I just wanted to say that this has been a very interesting thread, id never heard of tardak before. Ive been quoted £120 for a rat neuter in the past - almost as much as a dog . I too would be worried about the anaesthetic. I do hope this has sorted him out though so you don't have to go through a neuter x


----------



## LynseyB (Jan 30, 2012)

Hi 

I'm glad to hear your boys are doing well.

I'll keep my fingers crossed that the Tardak gets Humphrey through this rough patch and a neuter wont be necessary!

x


----------



## momentofmadness (Jul 19, 2008)

Just booked Rhoddi in now.. asked for this Jab but it depends which vet whether he will get it..If they wont give it then he is being left there to have his little almonds off..:crying:


----------



## LynseyB (Jan 30, 2012)

momentofmadness said:


> Just booked Rhoddi in now.. asked for this Jab but it depends which vet whether he will get it..If they wont give it then he is being left there to have his little almonds off..:crying:


Why is that? Are they not comfortable or experienced in giving the Tardak injection?


----------



## blade100 (Aug 24, 2009)

My vet had never even heard u could give it to rats and she tried to get in touch with the company that makes it but they were in a meeting and she even rang the exotic vets they deal with and they hadn't heard of it being used for rats but she said if I was happy to do it and at the 0.1ml per 500g rat that she would do it. I had to sign a form though.

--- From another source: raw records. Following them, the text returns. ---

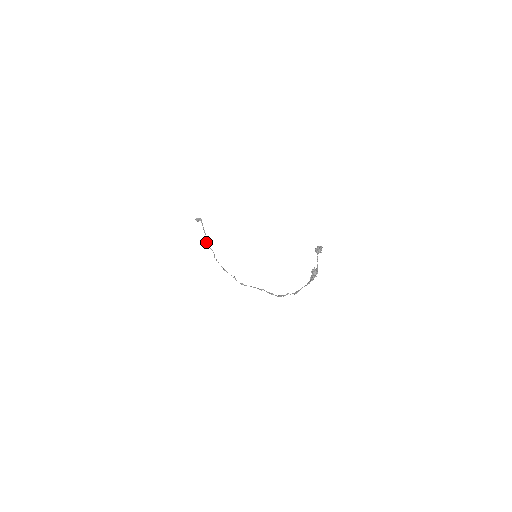
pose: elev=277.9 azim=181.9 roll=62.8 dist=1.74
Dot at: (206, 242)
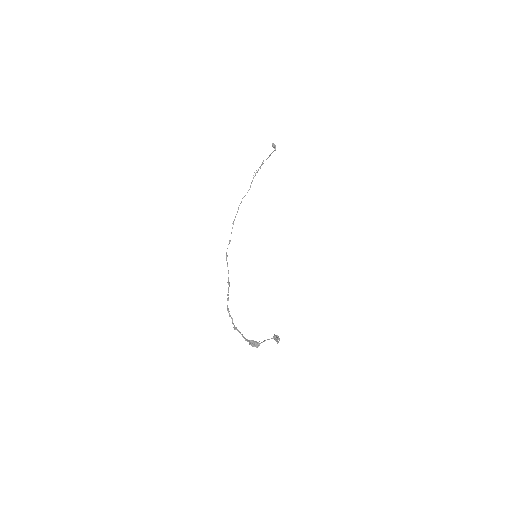
Dot at: (257, 171)
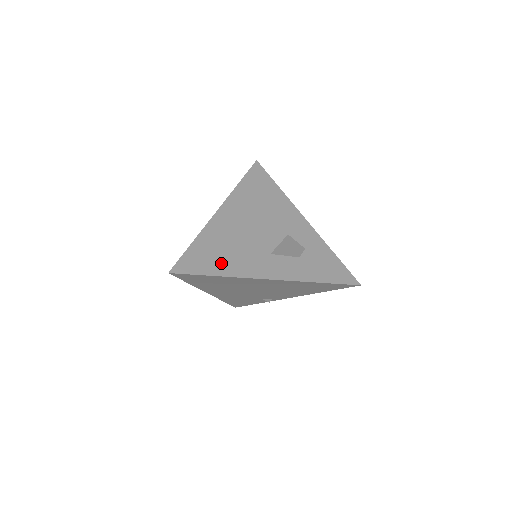
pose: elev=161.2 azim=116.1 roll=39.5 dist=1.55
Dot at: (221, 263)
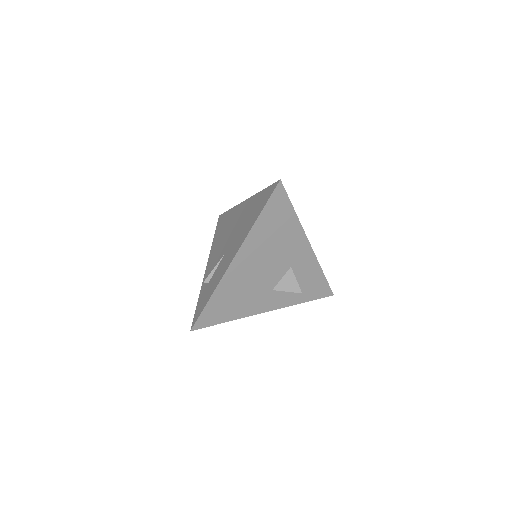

But today well this morning humpfrey remains the same naughty boy hopefully come Saturday it will have kicked into his system.

On a good note the vets that are also in the same area who there partners with a man vet there is highly experienced with small animals and he's done a few rat castrations so that is where I'll be taking him if needs be.


----------



## LynseyB (Jan 30, 2012)

blade100 said:


> On a good note the vets that are also in the same area who there partners with a man vet there is highly experienced with small animals and he's done a few rat castrations so that is where I'll be taking him if needs be.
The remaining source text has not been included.